Minister for Finance, Mr Lawrence Wong, will deliver Singapore’s FY2022 Budget Statement on Friday, 18 February 2022 in Parliament.
As Singapore is still working to recover from the pandemic, we wish for short-term reliefs to help business and individuals deal with the immediate challenges, as well as longer-term measures to keep Singapore competitive, based upon the following themes:
- Minimal tax regime for international companies
- Enhance tax regime for certain industry sectors
- Enhance productivity and innovation
- Build a caring society
- Give the local workforce opportunities
Minimal tax regime for international companies
Tax incentives have long been central to Singapore’s strategy of attracting large-scale investments into the country to drive economic growth and job creation. The tax incentives can mean that MNEs end up paying an effective tax rate in Singapore below the global minimum tax rate of 15%.
On 20 December 2021, the Organisation for Economic Cooperation and Development (OECD) released model rules to guide governments around the world with the implementation of a reform to the international tax system. Specifically, these rules define the scope and mechanism of the so-called “Global Anti-Base Erosion” (GloBE) rules under Pillar Two of the BEPS 2.0 project, which will ensure that multinational enterprises (MNEs) are subject to a minimum of 15% effective tax rate from 2023.
Alignment of the budget to Pillar Two will allow MNEs to rely less on Singapore's Tax incentives, and focus more on the other benefits that Singapore offers, such as strategic location, ease of doing business, rule of law, connectivity to key Asia-Pacific markets and skilled workforce.
Enhance tax regime for certain industry sectors
Expansion of qualifying activities within Financial Sector Incentive – Standard Tier (FSI-ST)
The budget can include incentives related to transacting in or providing services relating to digital tokens (including cryptocurrencies), as well as providing services, including as an intermediary, in connection with transactions relating to financial products or instruments, as part of the qualifying activities of the FSI-ST Incentive so as to keep it relevant and attractive.
Enhance productivity and innovation
Cash our R&D benefits - Countries like Australia, Canada, Ireland, New Zealand and the UK allow companies to cash out R&D benefits if they are in a tax-loss situation. This can be done at a cap.
Tax credit on R&D expenses - Rather than offering an R&D tax deduction as it is right now, Singapore can offer a tax credit for expenses spent on R&D (i.e registering a patent), to allow these expenses to go back towards supplementing more investments in R&D.
Build a caring society
Reliefs for caregivers of disabled family members - Specialised caregivers and nursing aides are increasingly being employed by families to help with caring for aged family members or those with special needs. A special relief can be provided to alleviate on the costs associated with hiring these specialised caregivers and aides, so as to help with defraying the costs in caring for such family members.

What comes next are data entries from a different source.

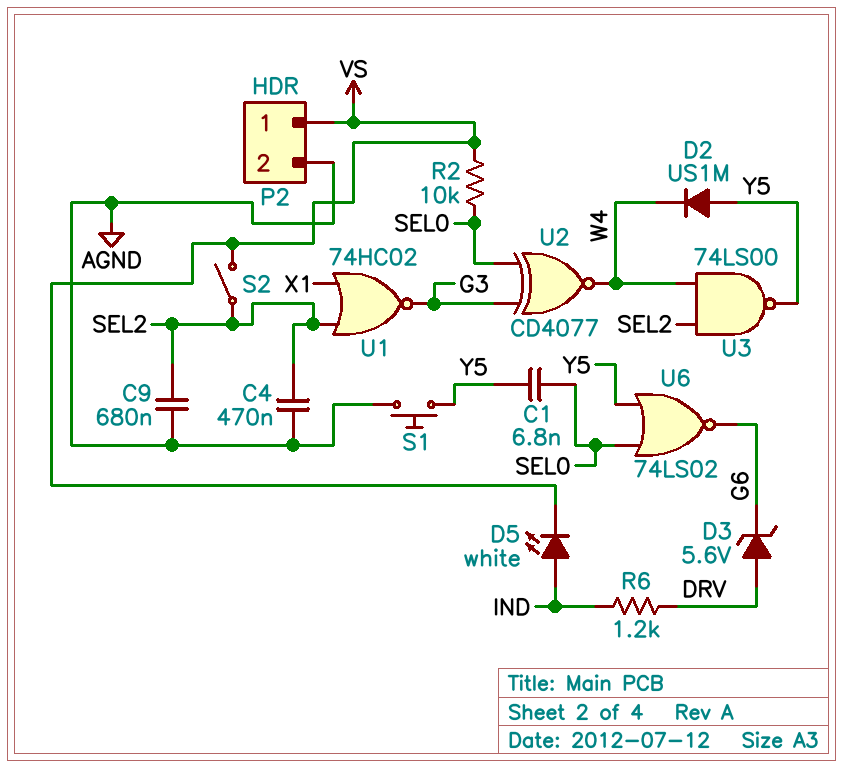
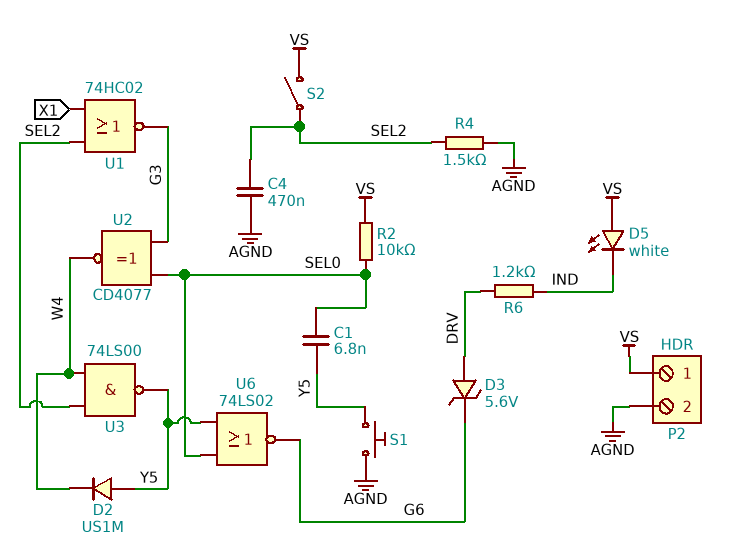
C9: 680nF (AGND, SEL2) -> none
D5: LED white (A IND, K VS) -> LED white (A VS, K IND)
R4: none -> 1.5k (AGND, SEL2)

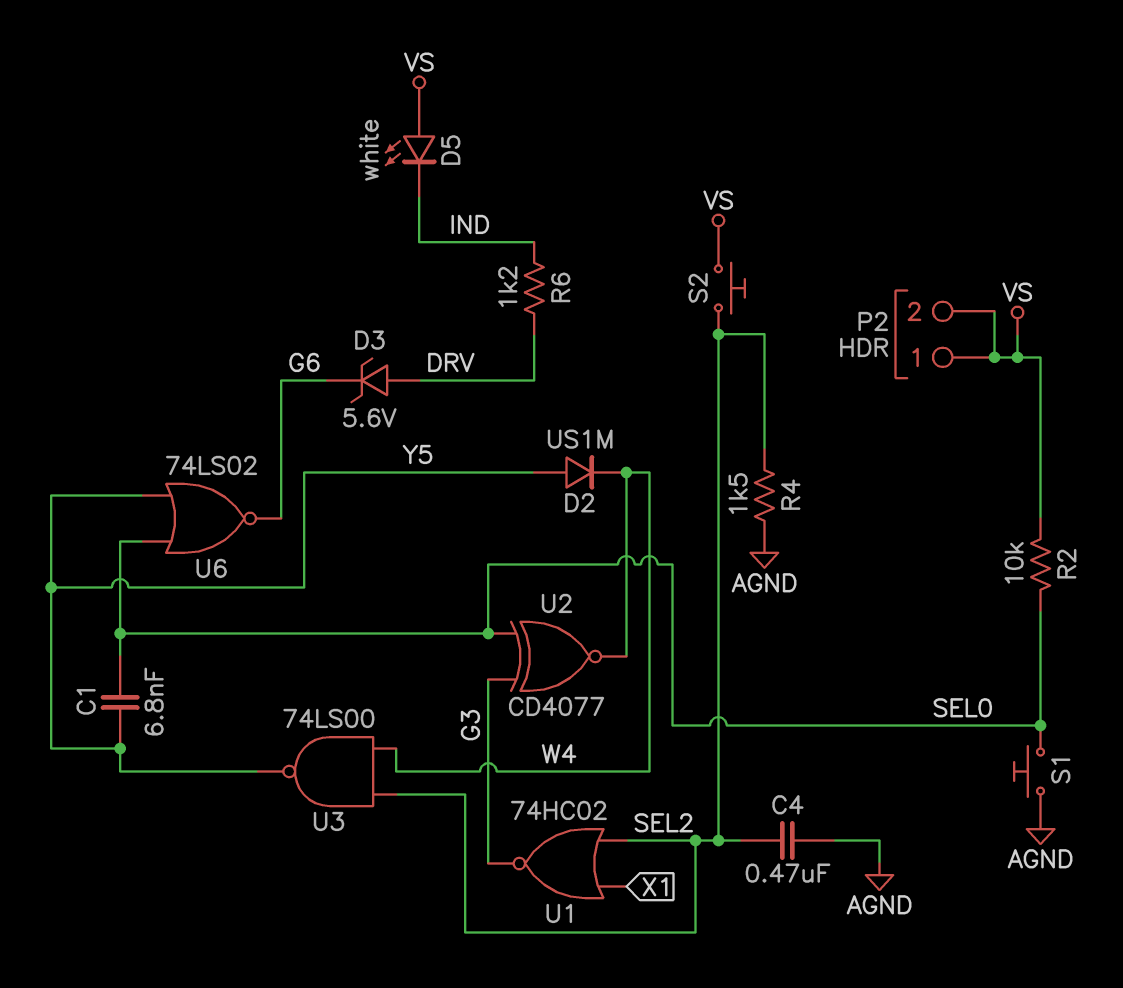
P2 pin 2: AGND -> VS
S1: button (AGND, Y5) -> button (AGND, SEL0)
S2: switch (SEL2, VS) -> button (SEL2, VS)

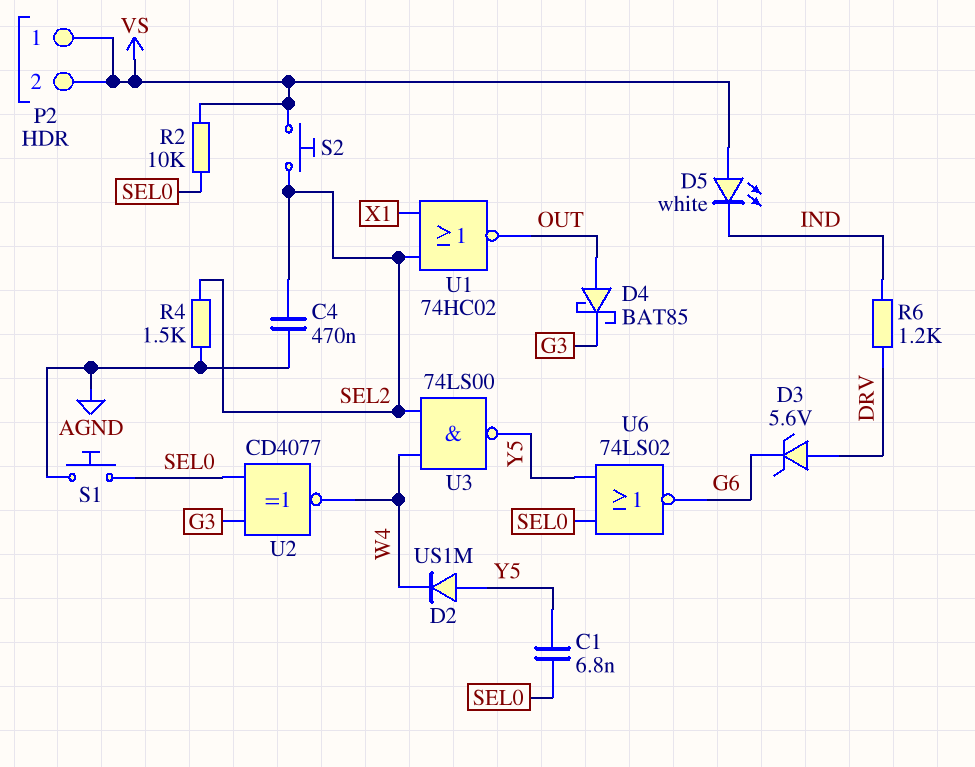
D4: none -> schottky BAT85 (A OUT, K G3)
U1: NOR 74HC02 (in SEL2, in X1, out G3) -> NOR 74HC02 (in SEL2, in X1, out OUT)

Tax relief for health screening - By 2030, 14% of the total population are expected to be 65 years old and above. Coupled with declining population growth rates, it is likely that the burden to care for aged parents with chronic health issues and who need long-term care will be heavier for the next generation. To encourage preventive health care, Singapore can implement a tax relief for medical costs incurred by those, for example, over 50 years old for health screening every other year, with a cap to prevent any abuse of the relief.
Give the local workforce opportunities
Although unemployment has been kept low at between 2-3% in Singapore, these numbers include close to 100,000 who are in the gig economy. Adding people who are working full-time but in stressed-up jobs, full-time in jobs that will no longer exist in a matter of years because of disruption (i.e such as bank tellers) and part-time in roles that offer little career progression, we are looking at more than 10% of the total workforce who are already or can potentially become structurally unemployed.
To emerge stronger from the COVID-19 crisis, enterprises must provide opportunities to their workforce. It is crucial to put on a people’s lens when building enterprise resilience, with a focus on giving trials and opportunities, tapping onto the gig economy by providing more worthwhile job opportunities that gives workers more chances to utilise their skillsets, networks and experiences in a different context.
Extension of wage credit schemes like E2i's Professional Conversion Programme to focus more on career changers and returning workers.